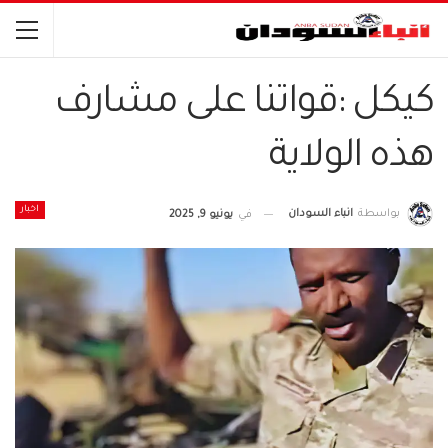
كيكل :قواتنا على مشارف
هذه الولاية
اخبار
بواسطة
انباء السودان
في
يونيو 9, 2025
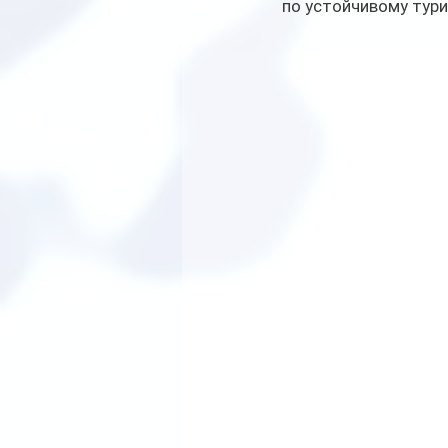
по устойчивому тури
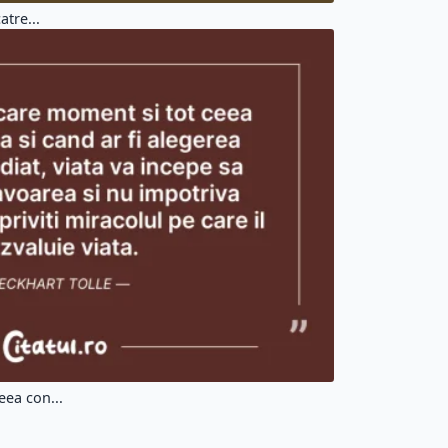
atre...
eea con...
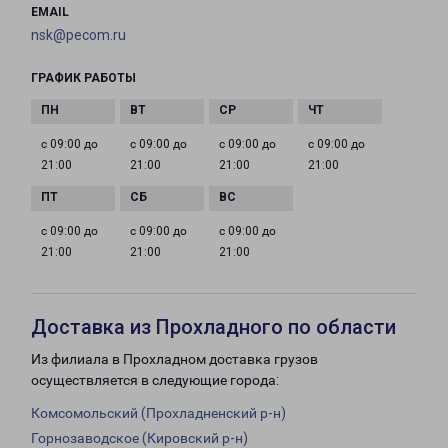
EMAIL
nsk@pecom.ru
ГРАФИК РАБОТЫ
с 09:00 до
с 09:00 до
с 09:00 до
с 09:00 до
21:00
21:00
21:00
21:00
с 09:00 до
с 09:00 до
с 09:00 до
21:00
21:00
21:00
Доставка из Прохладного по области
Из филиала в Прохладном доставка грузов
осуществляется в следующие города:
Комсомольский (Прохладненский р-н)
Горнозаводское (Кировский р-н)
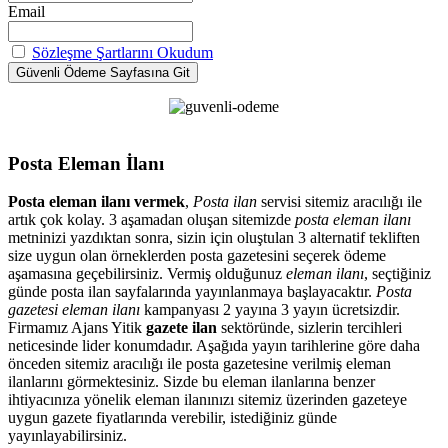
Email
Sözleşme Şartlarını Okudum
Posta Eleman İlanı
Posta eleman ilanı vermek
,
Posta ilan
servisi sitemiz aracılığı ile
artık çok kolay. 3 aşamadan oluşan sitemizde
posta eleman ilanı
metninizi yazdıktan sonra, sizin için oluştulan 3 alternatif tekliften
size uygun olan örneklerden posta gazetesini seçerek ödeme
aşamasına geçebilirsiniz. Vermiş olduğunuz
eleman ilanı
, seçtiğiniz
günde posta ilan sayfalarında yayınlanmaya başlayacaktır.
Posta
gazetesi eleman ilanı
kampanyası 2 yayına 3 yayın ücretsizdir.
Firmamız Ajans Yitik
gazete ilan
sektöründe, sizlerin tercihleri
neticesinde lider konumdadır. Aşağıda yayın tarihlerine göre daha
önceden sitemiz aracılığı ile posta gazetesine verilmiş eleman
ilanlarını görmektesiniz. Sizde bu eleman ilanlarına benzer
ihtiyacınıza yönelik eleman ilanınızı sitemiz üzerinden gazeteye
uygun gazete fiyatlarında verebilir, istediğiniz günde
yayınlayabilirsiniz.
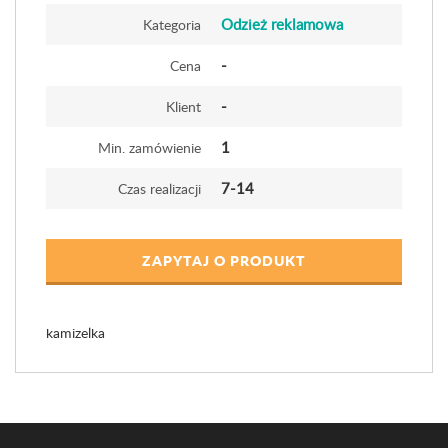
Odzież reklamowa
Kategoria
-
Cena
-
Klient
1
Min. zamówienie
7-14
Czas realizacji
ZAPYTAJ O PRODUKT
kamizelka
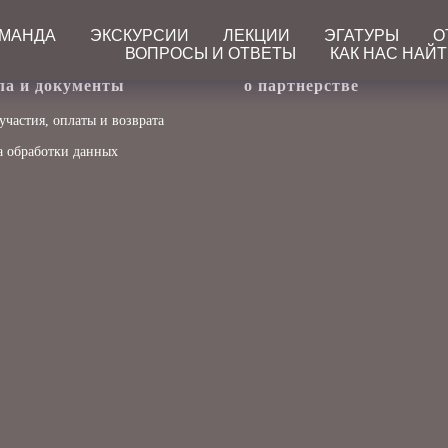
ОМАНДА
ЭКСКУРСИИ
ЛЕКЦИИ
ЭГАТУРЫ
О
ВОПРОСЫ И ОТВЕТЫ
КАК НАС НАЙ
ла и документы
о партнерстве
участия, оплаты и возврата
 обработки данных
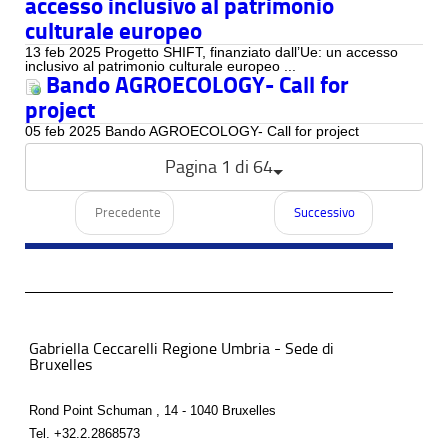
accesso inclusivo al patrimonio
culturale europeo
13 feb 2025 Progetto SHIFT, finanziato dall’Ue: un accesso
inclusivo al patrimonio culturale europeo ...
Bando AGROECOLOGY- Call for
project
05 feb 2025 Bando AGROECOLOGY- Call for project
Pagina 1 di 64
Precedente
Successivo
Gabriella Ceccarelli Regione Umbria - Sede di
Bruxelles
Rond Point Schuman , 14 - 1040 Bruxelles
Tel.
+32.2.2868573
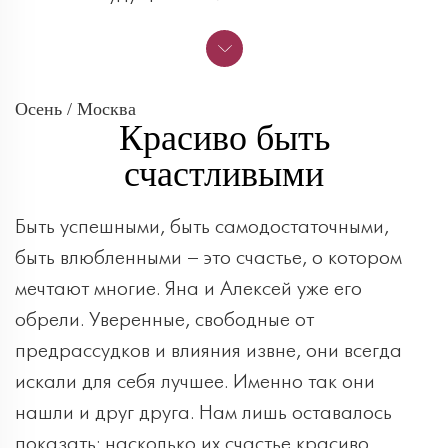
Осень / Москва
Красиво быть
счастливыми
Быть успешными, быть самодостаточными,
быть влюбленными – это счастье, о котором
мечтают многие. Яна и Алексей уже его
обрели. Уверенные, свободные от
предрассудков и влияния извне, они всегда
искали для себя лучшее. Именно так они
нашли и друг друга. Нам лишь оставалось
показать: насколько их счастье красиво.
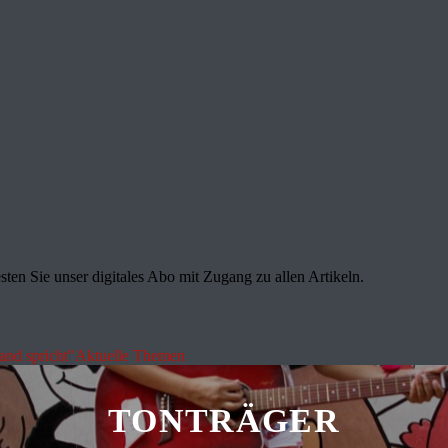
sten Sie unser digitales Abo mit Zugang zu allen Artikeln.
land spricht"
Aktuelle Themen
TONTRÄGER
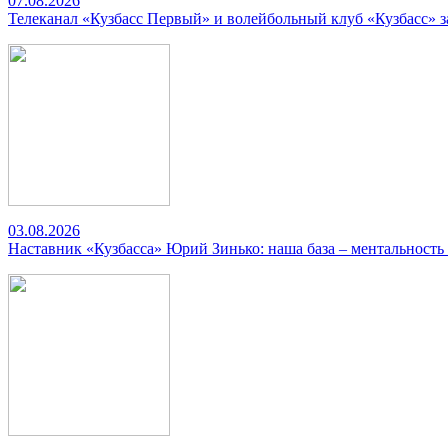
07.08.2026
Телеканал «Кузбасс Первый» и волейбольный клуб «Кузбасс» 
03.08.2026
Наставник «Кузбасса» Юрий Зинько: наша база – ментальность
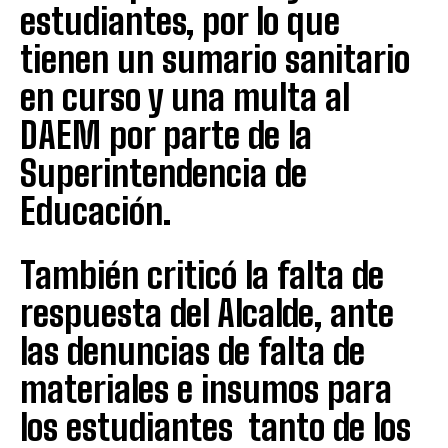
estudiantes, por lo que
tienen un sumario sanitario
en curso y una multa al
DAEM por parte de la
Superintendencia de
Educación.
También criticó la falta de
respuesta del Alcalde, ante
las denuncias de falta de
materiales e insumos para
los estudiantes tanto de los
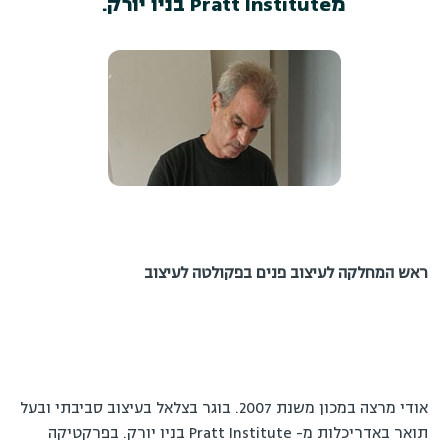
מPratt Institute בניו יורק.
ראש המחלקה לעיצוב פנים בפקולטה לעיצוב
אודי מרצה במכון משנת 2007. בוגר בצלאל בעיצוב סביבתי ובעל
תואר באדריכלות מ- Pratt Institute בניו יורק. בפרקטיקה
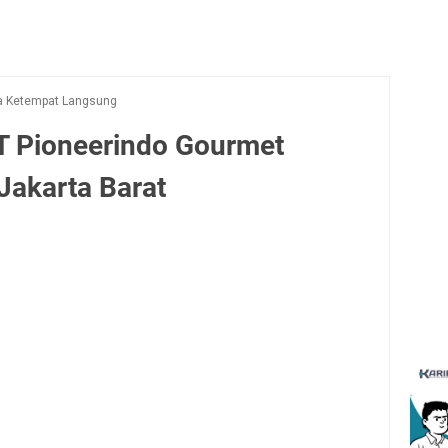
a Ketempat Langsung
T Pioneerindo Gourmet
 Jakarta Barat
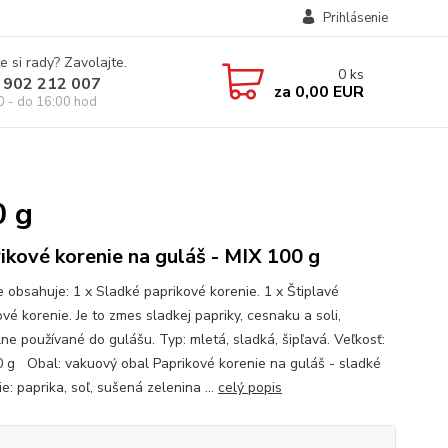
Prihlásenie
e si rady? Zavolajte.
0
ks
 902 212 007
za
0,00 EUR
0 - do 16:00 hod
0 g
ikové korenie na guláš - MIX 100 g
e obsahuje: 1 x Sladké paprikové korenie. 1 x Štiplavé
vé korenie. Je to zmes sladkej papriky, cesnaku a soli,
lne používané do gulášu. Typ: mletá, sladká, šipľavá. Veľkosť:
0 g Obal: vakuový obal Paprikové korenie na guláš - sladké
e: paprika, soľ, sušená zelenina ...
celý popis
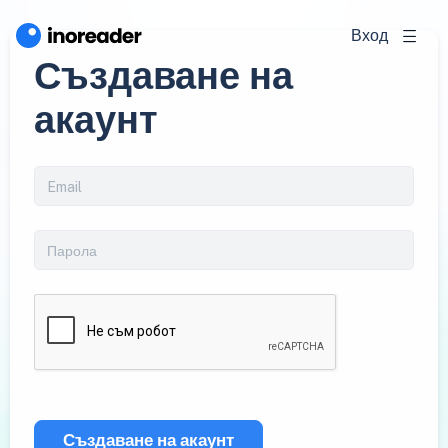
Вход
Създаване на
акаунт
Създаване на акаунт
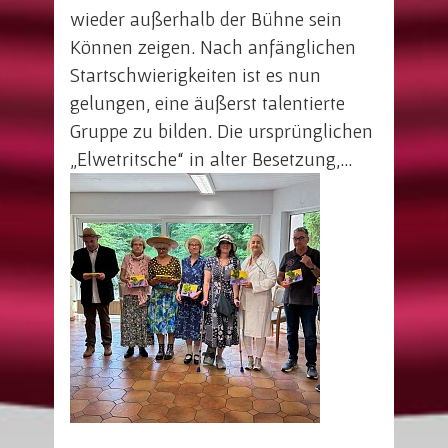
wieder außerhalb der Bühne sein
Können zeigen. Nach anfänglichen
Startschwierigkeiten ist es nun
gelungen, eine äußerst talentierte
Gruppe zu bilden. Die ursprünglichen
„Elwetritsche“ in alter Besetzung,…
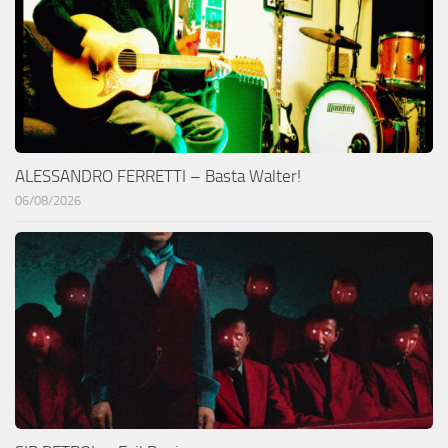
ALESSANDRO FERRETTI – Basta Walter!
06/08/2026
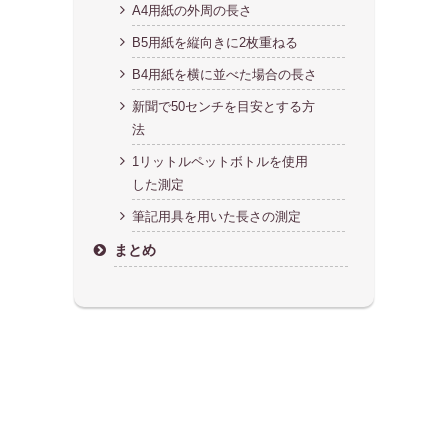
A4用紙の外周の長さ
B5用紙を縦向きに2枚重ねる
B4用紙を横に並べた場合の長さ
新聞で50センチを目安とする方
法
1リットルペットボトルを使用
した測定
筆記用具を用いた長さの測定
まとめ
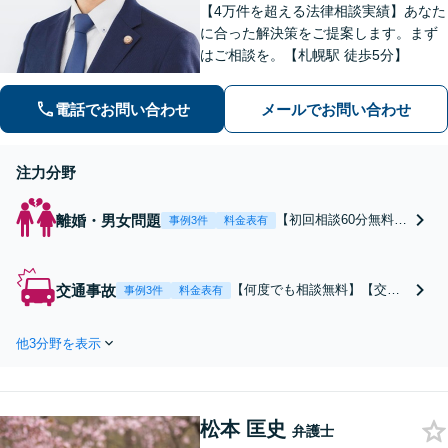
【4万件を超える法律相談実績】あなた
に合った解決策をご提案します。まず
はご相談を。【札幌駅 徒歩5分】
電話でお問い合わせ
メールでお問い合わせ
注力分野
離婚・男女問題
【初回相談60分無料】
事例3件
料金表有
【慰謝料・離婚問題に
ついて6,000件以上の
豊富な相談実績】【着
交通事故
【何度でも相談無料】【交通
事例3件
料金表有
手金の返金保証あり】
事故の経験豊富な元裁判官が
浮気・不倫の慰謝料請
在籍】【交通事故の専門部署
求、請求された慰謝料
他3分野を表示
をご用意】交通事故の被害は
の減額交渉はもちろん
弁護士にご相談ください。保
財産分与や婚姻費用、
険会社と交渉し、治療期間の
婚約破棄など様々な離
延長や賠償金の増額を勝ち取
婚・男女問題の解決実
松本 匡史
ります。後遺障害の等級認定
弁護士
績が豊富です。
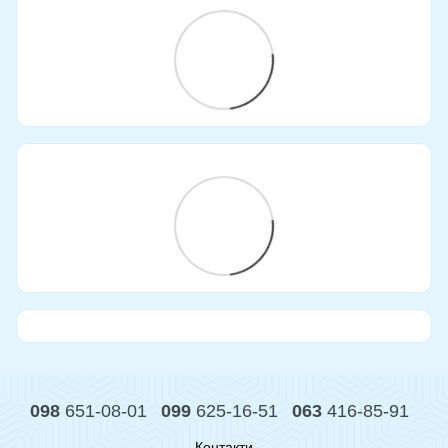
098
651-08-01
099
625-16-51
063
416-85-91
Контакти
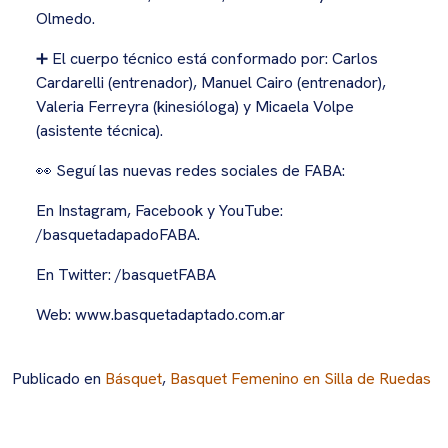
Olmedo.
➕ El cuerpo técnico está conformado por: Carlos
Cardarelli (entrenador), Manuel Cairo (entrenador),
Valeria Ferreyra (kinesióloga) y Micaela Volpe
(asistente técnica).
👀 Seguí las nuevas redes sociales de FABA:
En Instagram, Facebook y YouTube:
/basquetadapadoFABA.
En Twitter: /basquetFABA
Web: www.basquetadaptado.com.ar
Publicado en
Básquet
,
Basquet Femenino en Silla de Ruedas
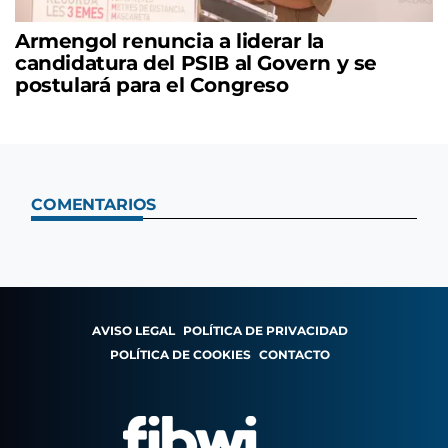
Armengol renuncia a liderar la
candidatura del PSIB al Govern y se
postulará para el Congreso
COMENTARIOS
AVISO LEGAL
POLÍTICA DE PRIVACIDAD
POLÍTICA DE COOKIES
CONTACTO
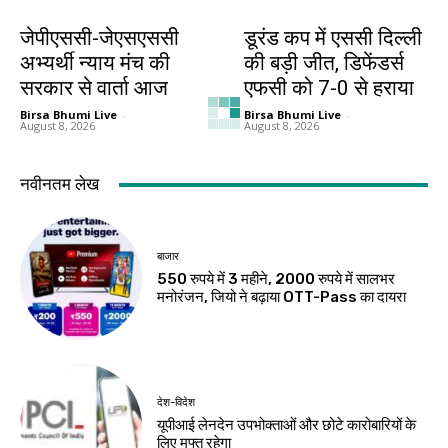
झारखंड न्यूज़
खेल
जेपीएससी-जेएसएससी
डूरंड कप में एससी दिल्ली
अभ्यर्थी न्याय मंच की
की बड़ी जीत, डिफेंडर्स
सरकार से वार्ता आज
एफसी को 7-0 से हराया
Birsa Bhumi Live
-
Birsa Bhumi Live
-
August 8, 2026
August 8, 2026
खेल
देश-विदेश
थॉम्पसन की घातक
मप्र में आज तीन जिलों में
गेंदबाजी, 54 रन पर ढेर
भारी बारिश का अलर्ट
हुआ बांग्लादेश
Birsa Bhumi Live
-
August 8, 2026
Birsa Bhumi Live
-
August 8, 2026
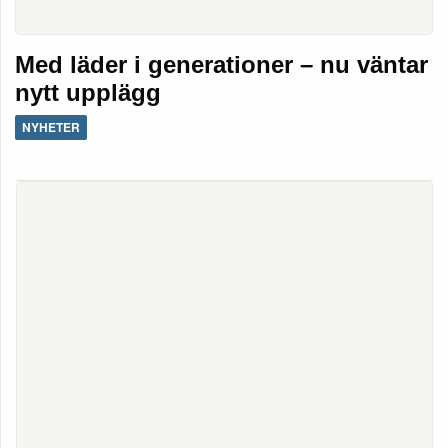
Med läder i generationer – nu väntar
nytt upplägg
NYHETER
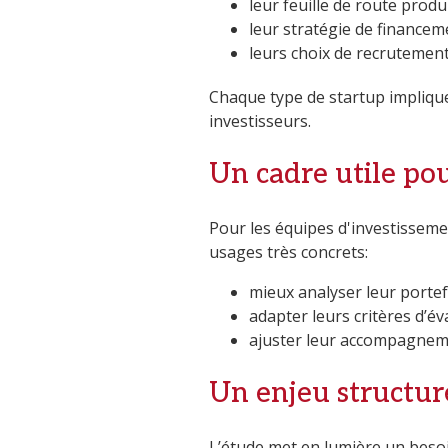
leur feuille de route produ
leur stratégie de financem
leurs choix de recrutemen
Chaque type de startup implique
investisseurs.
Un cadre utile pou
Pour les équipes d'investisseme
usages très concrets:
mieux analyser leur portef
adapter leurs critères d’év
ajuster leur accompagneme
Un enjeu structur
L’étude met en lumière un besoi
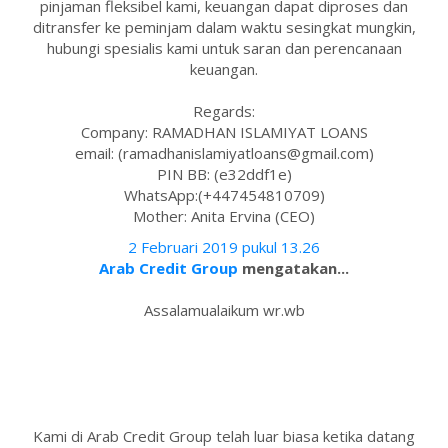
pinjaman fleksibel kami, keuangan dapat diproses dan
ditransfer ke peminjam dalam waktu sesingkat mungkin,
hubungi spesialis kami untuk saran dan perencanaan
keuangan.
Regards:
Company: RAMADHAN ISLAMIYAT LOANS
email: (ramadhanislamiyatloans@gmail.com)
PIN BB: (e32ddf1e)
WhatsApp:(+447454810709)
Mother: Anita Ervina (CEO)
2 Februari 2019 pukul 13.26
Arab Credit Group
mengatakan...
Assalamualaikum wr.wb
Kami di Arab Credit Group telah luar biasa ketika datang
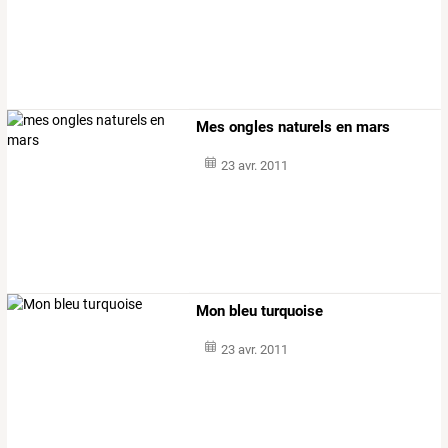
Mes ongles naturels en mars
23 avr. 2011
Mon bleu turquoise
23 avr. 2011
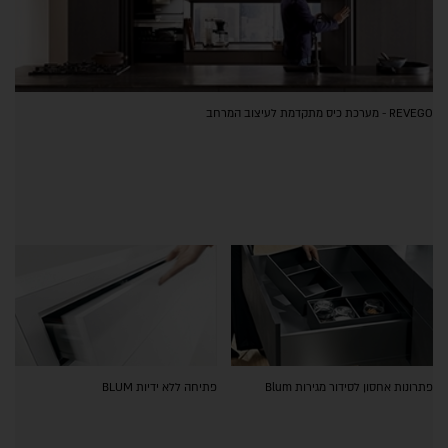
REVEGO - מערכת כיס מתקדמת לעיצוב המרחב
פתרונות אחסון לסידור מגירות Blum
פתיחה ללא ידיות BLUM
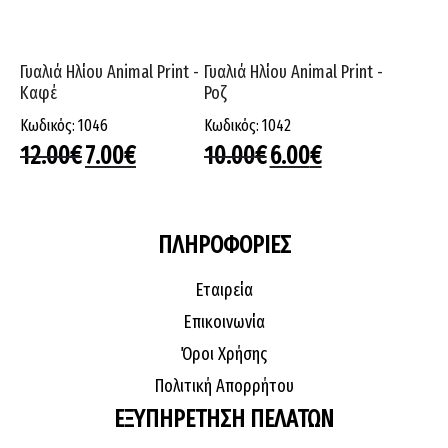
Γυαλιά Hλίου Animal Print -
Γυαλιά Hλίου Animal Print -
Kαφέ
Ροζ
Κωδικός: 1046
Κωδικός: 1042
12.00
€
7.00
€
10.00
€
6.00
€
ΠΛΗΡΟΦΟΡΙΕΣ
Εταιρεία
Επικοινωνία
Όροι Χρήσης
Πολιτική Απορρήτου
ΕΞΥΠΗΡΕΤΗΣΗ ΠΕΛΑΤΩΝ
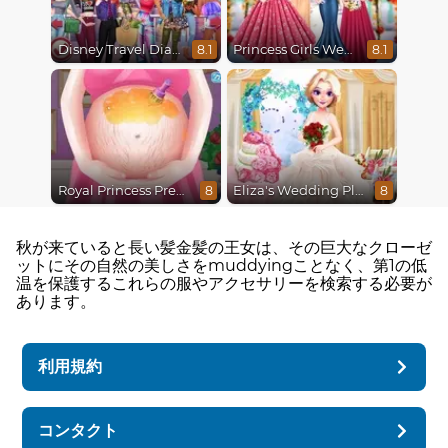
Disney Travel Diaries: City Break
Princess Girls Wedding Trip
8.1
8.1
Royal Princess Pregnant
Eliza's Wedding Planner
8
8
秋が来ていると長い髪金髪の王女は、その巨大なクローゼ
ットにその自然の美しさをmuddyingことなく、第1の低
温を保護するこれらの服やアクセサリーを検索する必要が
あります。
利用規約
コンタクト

--------------------

Only lines with the word "AGROECOLOGY" should be collected from the material.

Written response
Bando AGROECOLOGY- Call for
05 feb 2025 Bando AGROECOLOGY- Call for project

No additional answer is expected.